Linker invariant. Every reachable target of a branch, jal, or br_table (each entry of every sub-table in Image.jump_table) must be in bb_starts. If a target is not naturally post-terminator, the linker injects a fallthrough immediately before it and re-encodes all upstream offsets through an offset-map pass. This is the PVM2 analogue of PVM’s ensure_branch_targets_are_block_starts.

Pause-point constraint. A Paused { pc, regs } execution state must have pc ∈ bb_starts. Out-of-gas can only fire at the per-block gas check, which sits at the start of a bb_start; hosts that pause-on-yield (when yields are introduced) must yield at a bb_start as well. bb_starts is JIT-derived from code; it is not part of the wire format.

Forbidden encodings (explicit list)

The following standard RV encodings are reserved and must trap at decode time:

AUIPC (any operands)
JALR — uncompressed (RV major 1100111), all forms of c.jr (including c.jr ra / 0x8082), and all forms of c.jalr. The linker rewrites function returns to br_table (custom-0 funct3=011) before deblob.
ECALL, EBREAK (standard RV encodings)
All CSR ops (Zicsr): CSRRW, CSRRS, CSRRC, CSRRWI, CSRRSI, CSRRCI
All atomics (A extension): LR.W/D, SC.W/D, AMO*
All privileged ops: MRET, SRET, URET, WFI, SFENCE.VMA
Any instruction with rs1, rs2, or rd ∈ {x3, x4}
Any FP/vector encoding (F, D, Q, V extensions)
The entire custom-1 major opcode (0101011)
br_table (custom-0 funct3=011) with rd ≠ 0

Programs containing any of these are rejected at deblob with a diagnostic naming the first offending instruction.

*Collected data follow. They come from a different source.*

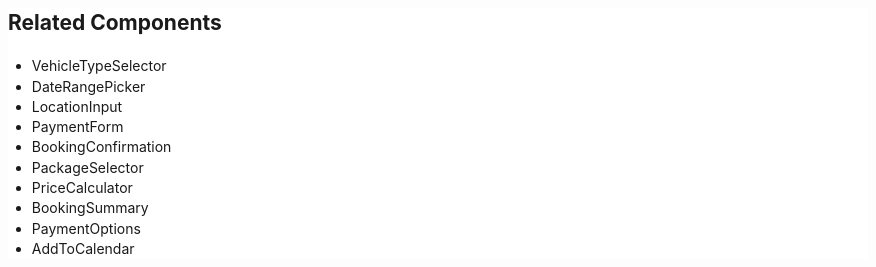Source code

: ## Related Components

- VehicleTypeSelector
- DateRangePicker
- LocationInput
- PaymentForm
- BookingConfirmation
- PackageSelector
- PriceCalculator
- BookingSummary
- PaymentOptions
- AddToCalendar 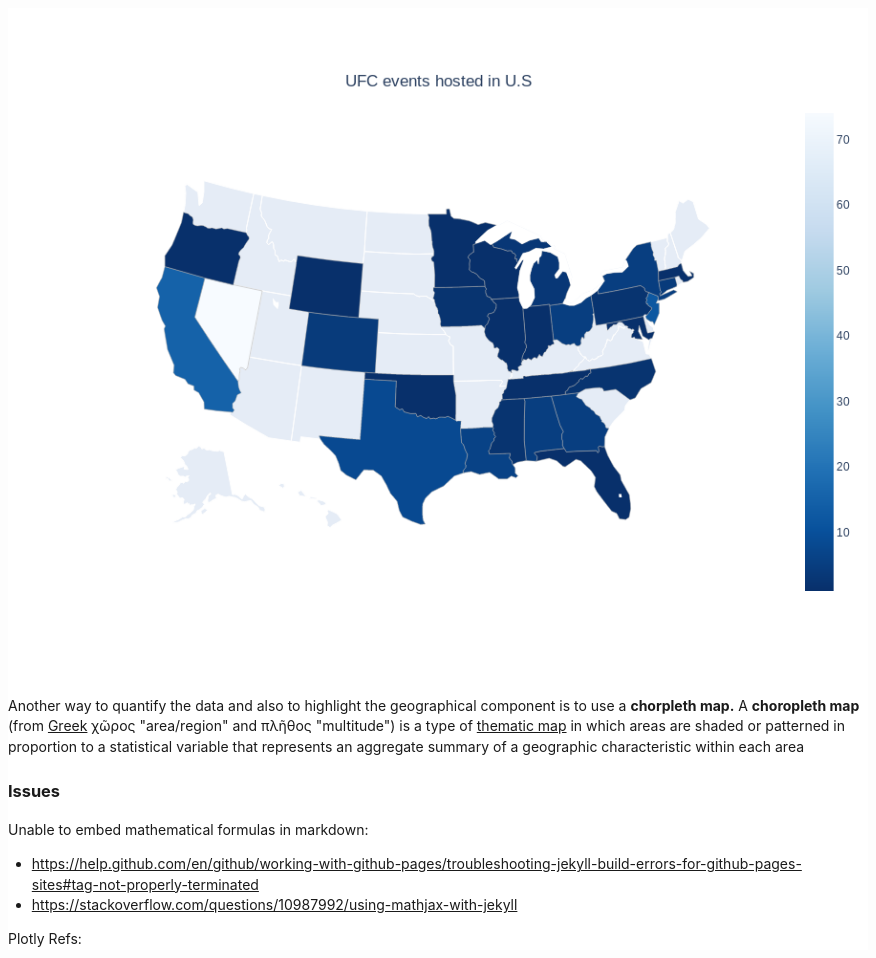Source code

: <img src="../assets/img/ufc_map.png" alt="Img" style="zoom:150%;" />

Another way to quantify the data and also to highlight the geographical component is to use a **chorpleth map.** A **choropleth map** (from [Greek](https://en.wikipedia.org/wiki/Greek_language) χῶρος "area/region" and πλῆθος "multitude") is a type of [thematic map](https://en.wikipedia.org/wiki/Thematic_map) in which areas are shaded or patterned in proportion to a statistical  variable that represents an aggregate summary of a geographic  characteristic within each area 



### Issues

Unable to embed mathematical formulas in markdown:

* https://help.github.com/en/github/working-with-github-pages/troubleshooting-jekyll-build-errors-for-github-pages-sites#tag-not-properly-terminated
* https://stackoverflow.com/questions/10987992/using-mathjax-with-jekyll


Plotly Refs:
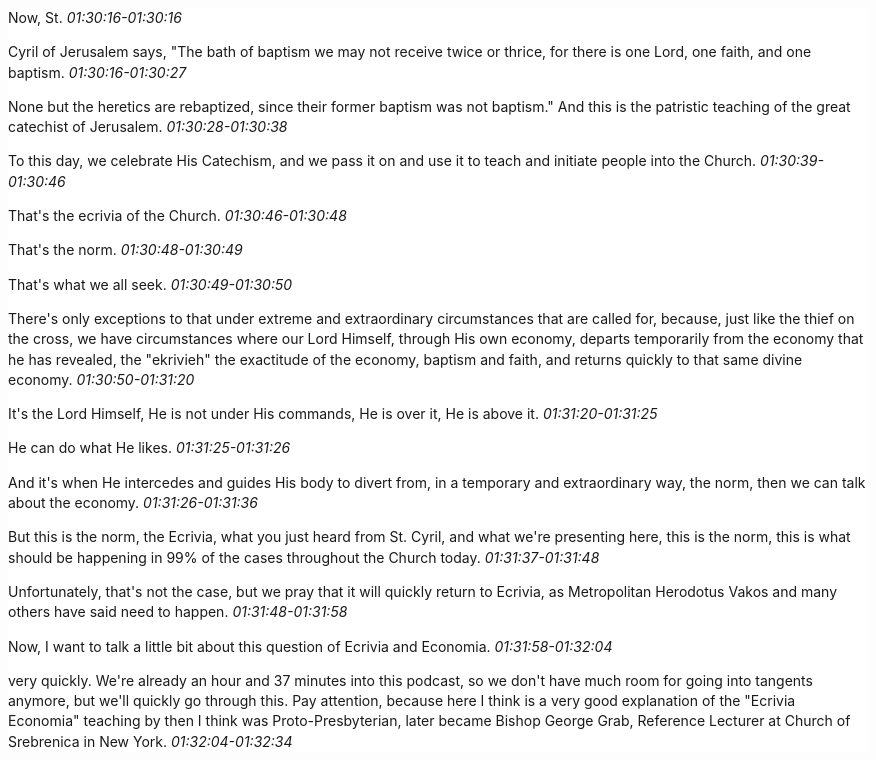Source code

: Now, St.
*01:30:16-01:30:16*

Cyril of Jerusalem says, "The bath of baptism we may not receive twice or thrice, for there is one Lord, one faith, and one baptism.
*01:30:16-01:30:27*

None but the heretics are rebaptized, since their former baptism was not baptism." And this is the patristic teaching of the great catechist of Jerusalem.
*01:30:28-01:30:38*

To this day, we celebrate His Catechism, and we pass it on and use it to teach and initiate people into the Church.
*01:30:39-01:30:46*

That's the ecrivia of the Church.
*01:30:46-01:30:48*

That's the norm.
*01:30:48-01:30:49*

That's what we all seek.
*01:30:49-01:30:50*

There's only exceptions to that under extreme and extraordinary circumstances that are called for, because, just like the thief on the cross, we have circumstances where our Lord Himself, through His own economy, departs temporarily from the economy that he has revealed, the "ekrivieh" the exactitude of the economy, baptism and faith, and returns quickly to that same divine economy.
*01:30:50-01:31:20*

It's the Lord Himself, He is not under His commands, He is over it, He is above it.
*01:31:20-01:31:25*

He can do what He likes.
*01:31:25-01:31:26*

And it's when He intercedes and guides His body to divert from, in a temporary and extraordinary way, the norm, then we can talk about the economy.
*01:31:26-01:31:36*

But this is the norm, the Ecrivia, what you just heard from St. Cyril, and what we're presenting here, this is the norm, this is what should be happening in 99% of the cases throughout the Church today.
*01:31:37-01:31:48*

Unfortunately, that's not the case, but we pray that it will quickly return to Ecrivia, as Metropolitan Herodotus Vakos and many others have said need to happen.
*01:31:48-01:31:58*

Now, I want to talk a little bit about this question of Ecrivia and Economia.
*01:31:58-01:32:04*

very quickly. We're already an hour and 37 minutes into this podcast, so we don't have much room for going into tangents anymore, but we'll quickly go through this. Pay attention, because here I think is a very good explanation of the "Ecrivia Economia" teaching by then I think was Proto-Presbyterian, later became Bishop George Grab, Reference Lecturer at Church of Srebrenica in New York.
*01:32:04-01:32:34*
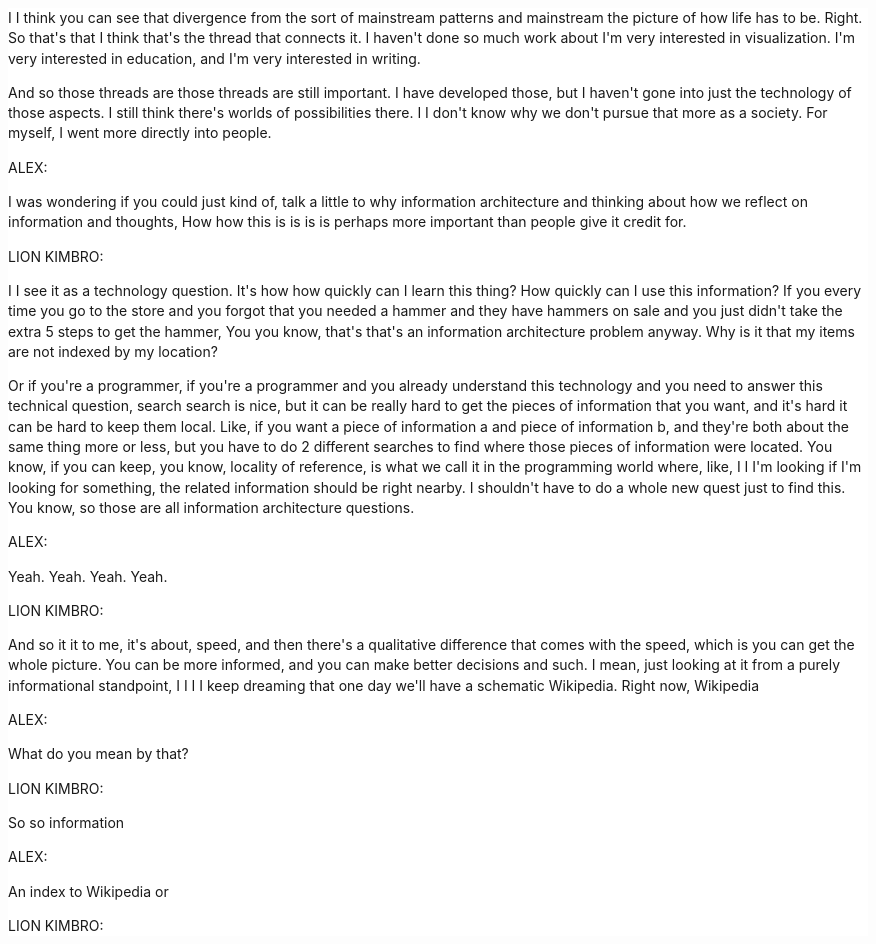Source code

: I I think you can see that divergence from the sort of mainstream patterns and mainstream the picture of how life has to be. Right. So that's that I think that's the thread that connects it. I haven't done so much work about I'm very interested in visualization. I'm very interested in education, and I'm very interested in writing.

And so those threads are those threads are still important. I have developed those, but I haven't gone into just the technology of those aspects. I still think there's worlds of possibilities there. I I don't know why we don't pursue that more as a society. For myself, I went more directly into people.

ALEX:

I was wondering if you could just kind of, talk a little to why information architecture and thinking about how we reflect on information and thoughts, How how this is is is is perhaps more important than people give it credit for.

LION KIMBRO:

I I see it as a technology question. It's how how quickly can I learn this thing? How quickly can I use this information? If you every time you go to the store and you forgot that you needed a hammer and they have hammers on sale and you just didn't take the extra 5 steps to get the hammer, You you know, that's that's an information architecture problem anyway. Why is it that my items are not indexed by my location?

Or if you're a programmer, if you're a programmer and you already understand this technology and you need to answer this technical question, search search is nice, but it can be really hard to get the pieces of information that you want, and it's hard it can be hard to keep them local. Like, if you want a piece of information a and piece of information b, and they're both about the same thing more or less, but you have to do 2 different searches to find where those pieces of information were located. You know, if you can keep, you know, locality of reference, is what we call it in the programming world where, like, I I I'm looking if I'm looking for something, the related information should be right nearby. I shouldn't have to do a whole new quest just to find this. You know, so those are all information architecture questions.

ALEX:

Yeah. Yeah. Yeah. Yeah.

LION KIMBRO:

And so it it to me, it's about, speed, and then there's a qualitative difference that comes with the speed, which is you can get the whole picture. You can be more informed, and you can make better decisions and such. I mean, just looking at it from a purely informational standpoint, I I I I keep dreaming that one day we'll have a schematic Wikipedia. Right now, Wikipedia

ALEX:

What do you mean by that?

LION KIMBRO:

So so information

ALEX:

An index to Wikipedia or

LION KIMBRO:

Spec-version-independent invariants

These hold for every PVM2 conformant implementation:

An RV decoder + disassembler can render PVM2 bytes (the encoding is RV-compatible). The semantics it shows may diverge per the list above.
The aggregate execution result is deterministic for a given program + initial state + gas budget. (Same as PVM today.)
Gas accounting is implementation-independent; the gas-cost table is published separately. PVM2 uses the single-pass pipeline model from spec/Jar/JAVM/GasCostSinglePass.lean: per basic block, walk the instructions tracking reg_done[13] + decode throughput; block cost = max(max_done − 3, 1).